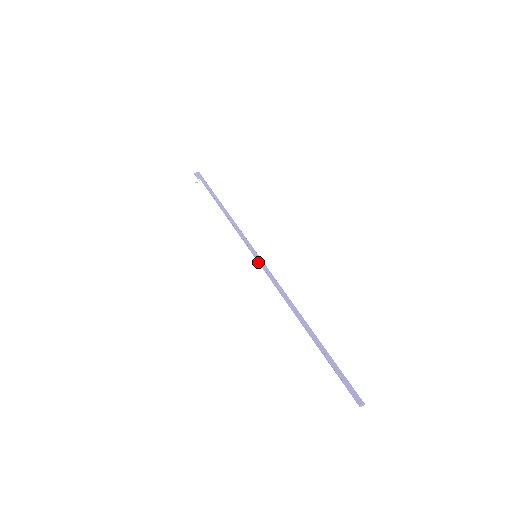
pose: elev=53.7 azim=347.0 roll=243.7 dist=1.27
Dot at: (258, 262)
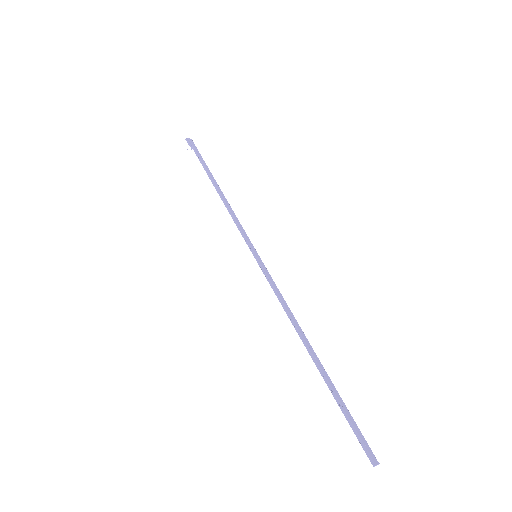
Dot at: (259, 264)
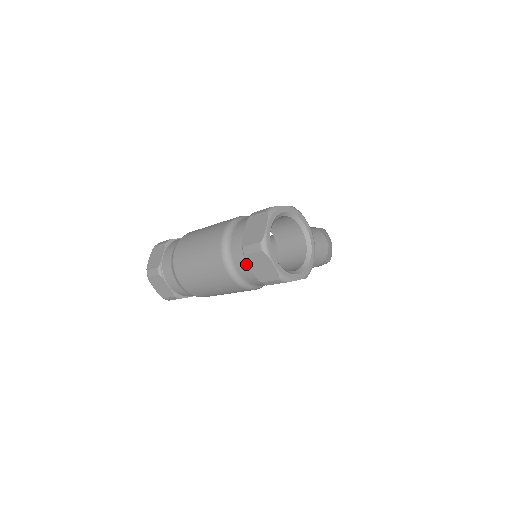
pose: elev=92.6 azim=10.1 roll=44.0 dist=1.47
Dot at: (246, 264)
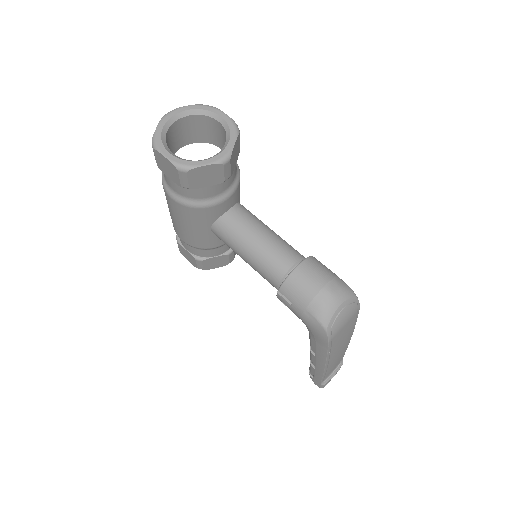
Dot at: occluded
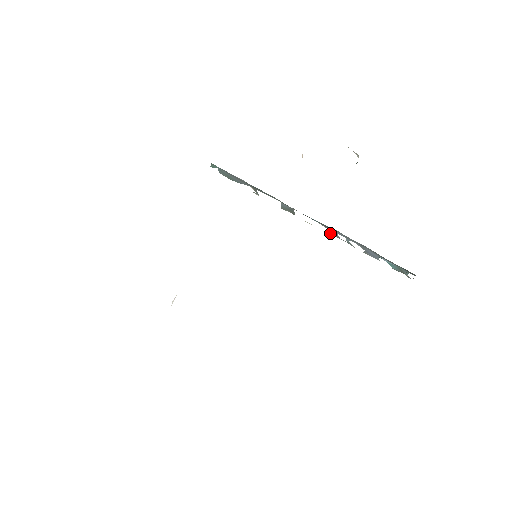
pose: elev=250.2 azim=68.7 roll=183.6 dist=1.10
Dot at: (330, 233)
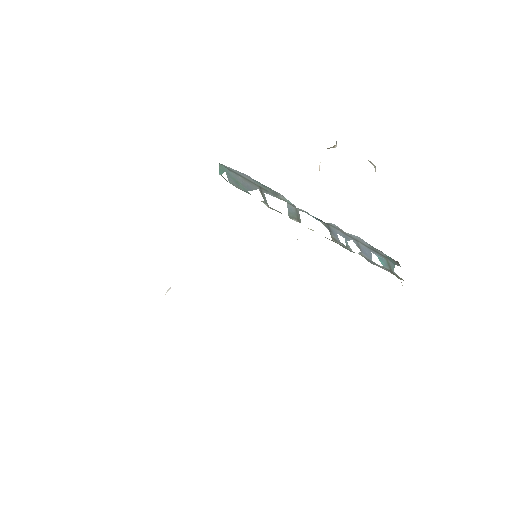
Dot at: (332, 239)
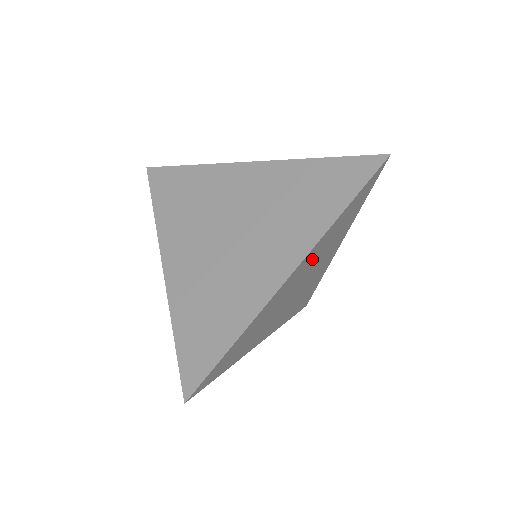
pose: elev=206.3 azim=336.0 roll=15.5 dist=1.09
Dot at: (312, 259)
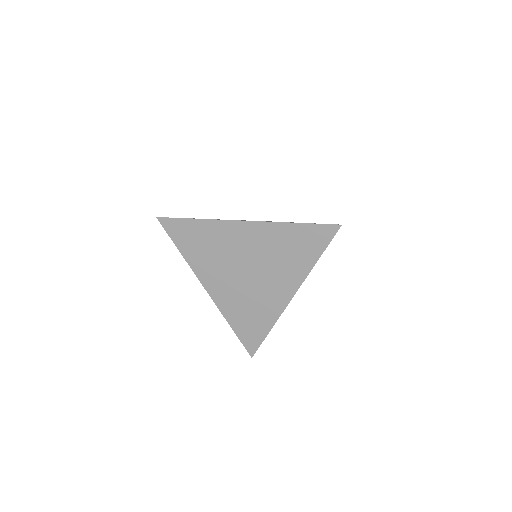
Dot at: occluded
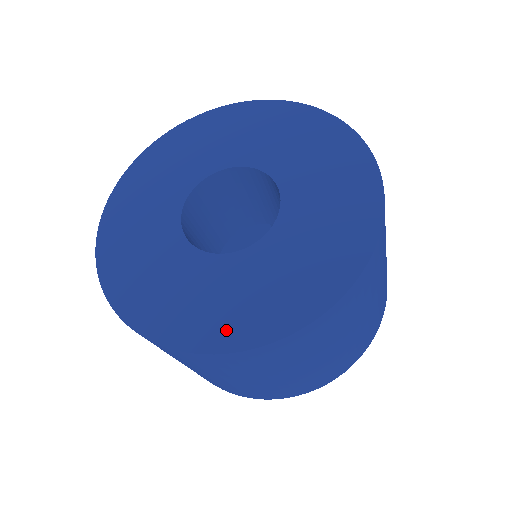
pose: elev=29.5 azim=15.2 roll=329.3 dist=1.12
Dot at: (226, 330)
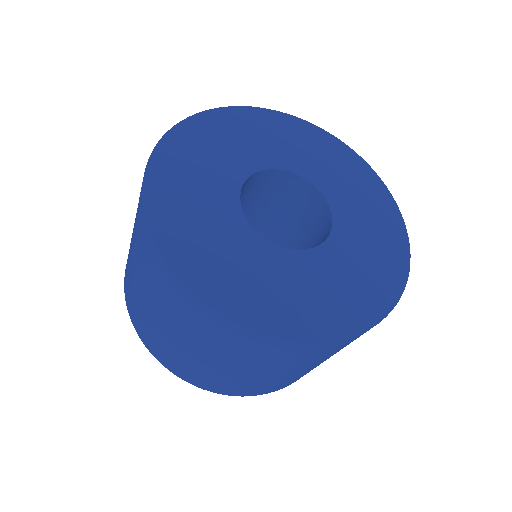
Dot at: (279, 317)
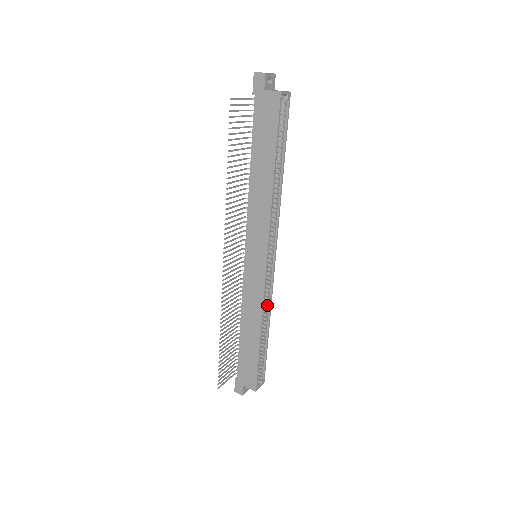
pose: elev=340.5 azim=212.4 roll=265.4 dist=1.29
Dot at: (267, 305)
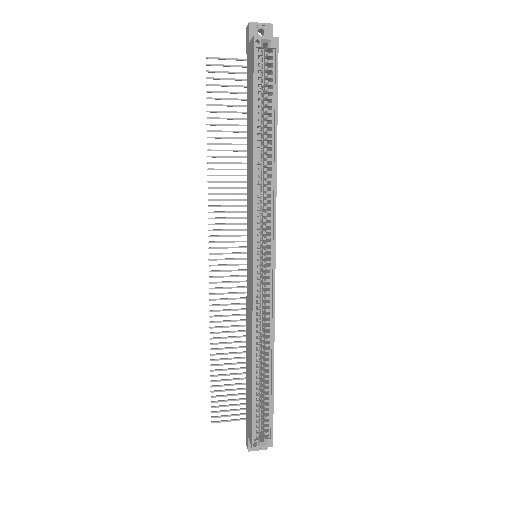
Dot at: (268, 327)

# # # #

# REQUIREMENT:
Turn every line of the records above into a single numbered list, skipping blank lines and leaving out the pictures.

# CORRECT ANSWER:
1. pose: elev=53.7 azim=347.0 roll=243.7 dist=1.27
2. Dot at: (258, 262)
3. Dot at: (259, 264)
4. pose: elev=92.6 azim=10.1 roll=44.0 dist=1.47
5. Dot at: (246, 264)
6. Dot at: occluded
7. pose: elev=250.2 azim=68.7 roll=183.6 dist=1.10
8. Dot at: (330, 233)
9. Dot at: (332, 239)
10. pose: elev=206.3 azim=336.0 roll=15.5 dist=1.09
11. Dot at: (312, 259)
12. Dot at: occluded
13. pose: elev=29.5 azim=15.2 roll=329.3 dist=1.12
14. Dot at: (226, 330)
15. Dot at: (279, 317)
16. pose: elev=340.5 azim=212.4 roll=265.4 dist=1.29
17. Dot at: (267, 305)
18. Dot at: (268, 327)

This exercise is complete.